— RECORDS SUPPLIED —
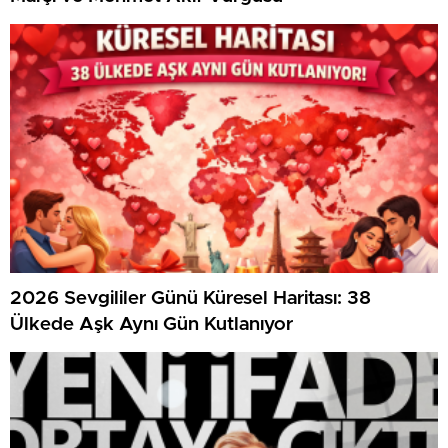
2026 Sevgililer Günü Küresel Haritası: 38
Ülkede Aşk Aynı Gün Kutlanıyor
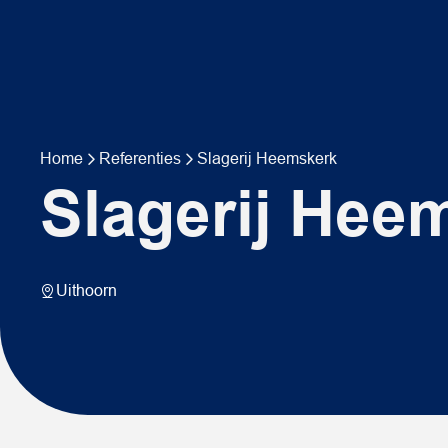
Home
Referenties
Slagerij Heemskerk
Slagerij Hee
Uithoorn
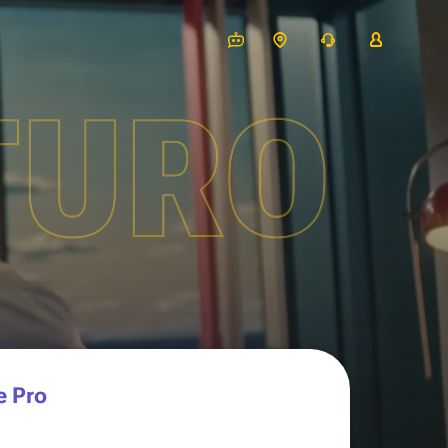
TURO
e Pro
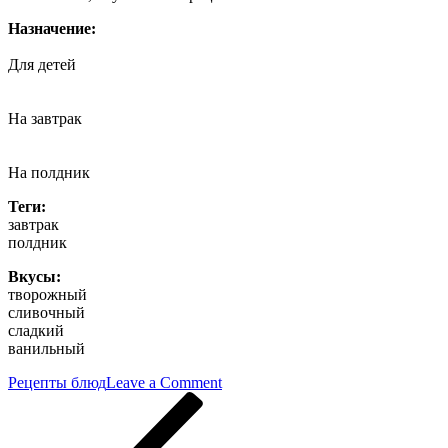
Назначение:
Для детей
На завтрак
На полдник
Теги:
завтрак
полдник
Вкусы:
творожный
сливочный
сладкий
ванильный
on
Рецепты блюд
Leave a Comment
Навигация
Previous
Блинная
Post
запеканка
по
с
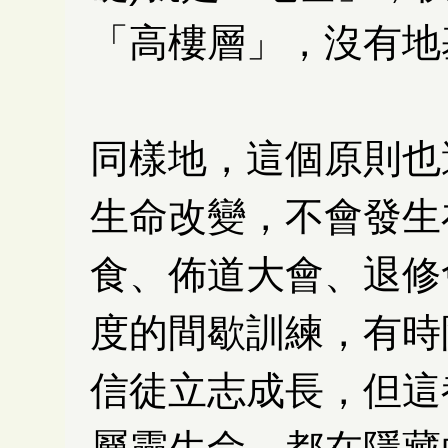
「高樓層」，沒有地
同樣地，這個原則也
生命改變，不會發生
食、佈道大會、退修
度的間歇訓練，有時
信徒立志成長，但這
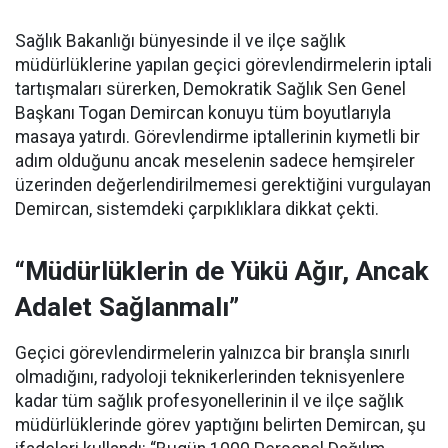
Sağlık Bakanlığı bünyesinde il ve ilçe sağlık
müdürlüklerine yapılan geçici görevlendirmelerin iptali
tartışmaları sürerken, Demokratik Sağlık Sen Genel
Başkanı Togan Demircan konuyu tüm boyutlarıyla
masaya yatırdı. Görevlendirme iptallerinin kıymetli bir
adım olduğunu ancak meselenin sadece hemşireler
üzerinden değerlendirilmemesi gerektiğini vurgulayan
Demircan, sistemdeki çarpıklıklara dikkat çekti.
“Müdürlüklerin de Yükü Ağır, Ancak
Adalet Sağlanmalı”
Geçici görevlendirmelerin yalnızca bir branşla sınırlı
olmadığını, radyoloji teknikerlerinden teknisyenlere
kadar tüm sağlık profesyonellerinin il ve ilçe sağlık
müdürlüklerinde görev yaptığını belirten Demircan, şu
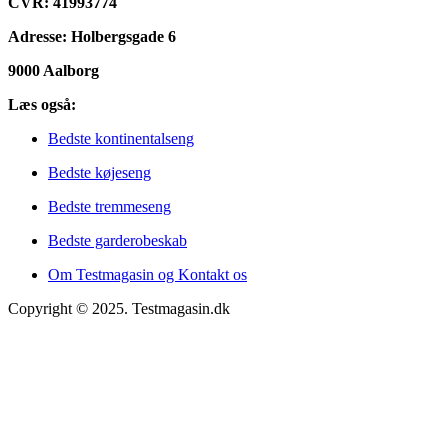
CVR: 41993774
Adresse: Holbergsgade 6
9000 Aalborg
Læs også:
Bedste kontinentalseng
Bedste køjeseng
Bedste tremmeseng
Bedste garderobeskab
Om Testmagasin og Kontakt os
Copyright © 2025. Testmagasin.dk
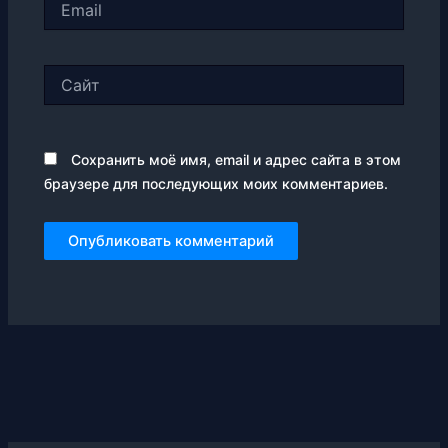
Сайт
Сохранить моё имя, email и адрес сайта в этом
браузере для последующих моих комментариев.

— EXERCISE BRIEF —
Output every entry above exactly as written, but omit the pictures.

— RESULT OF THE EXERCISE —
2026 Sevgililer Günü Küresel Haritası: 38
Ülkede Aşk Aynı Gün Kutlanıyor
Home
Referenties
Slagerij Heemskerk
Slagerij Hee
Uithoorn
TURO
e Pro
Назначение:
Для детей
На завтрак
На полдник
Теги:
завтрак
полдник
Вкусы:
творожный
сливочный
сладкий
ванильный
on
Рецепты блюд
Leave a Comment
Навигация
Previous
Блинная
Post
запеканка
по
с
「高樓層」，沒有地
同樣地，這個原則也
生命改變，不會發生
食、佈道大會、退修
度的間歇訓練，有時
信徒立志成長，但這
Sağlık Bakanlığı bünyesinde il ve ilçe sağlık
müdürlüklerine yapılan geçici görevlendirmelerin iptali
tartışmaları sürerken, Demokratik Sağlık Sen Genel
Başkanı Togan Demircan konuyu tüm boyutlarıyla
masaya yatırdı. Görevlendirme iptallerinin kıymetli bir
adım olduğunu ancak meselenin sadece hemşireler
üzerinden değerlendirilmemesi gerektiğini vurgulayan
Demircan, sistemdeki çarpıklıklara dikkat çekti.
“Müdürlüklerin de Yükü Ağır, Ancak
Adalet Sağlanmalı”
Geçici görevlendirmelerin yalnızca bir branşla sınırlı
olmadığını, radyoloji teknikerlerinden teknisyenlere
kadar tüm sağlık profesyonellerinin il ve ilçe sağlık
müdürlüklerinde görev yaptığını belirten Demircan, şu
CVR: 41993774
Adresse: Holbergsgade 6
9000 Aalborg
Læs også:
Bedste kontinentalseng
Bedste køjeseng
Bedste tremmeseng
Bedste garderobeskab
Om Testmagasin og Kontakt os
Copyright © 2025. Testmagasin.dk
Сайт
Сохранить моё имя, email и адрес сайта в этом
браузере для последующих моих комментариев.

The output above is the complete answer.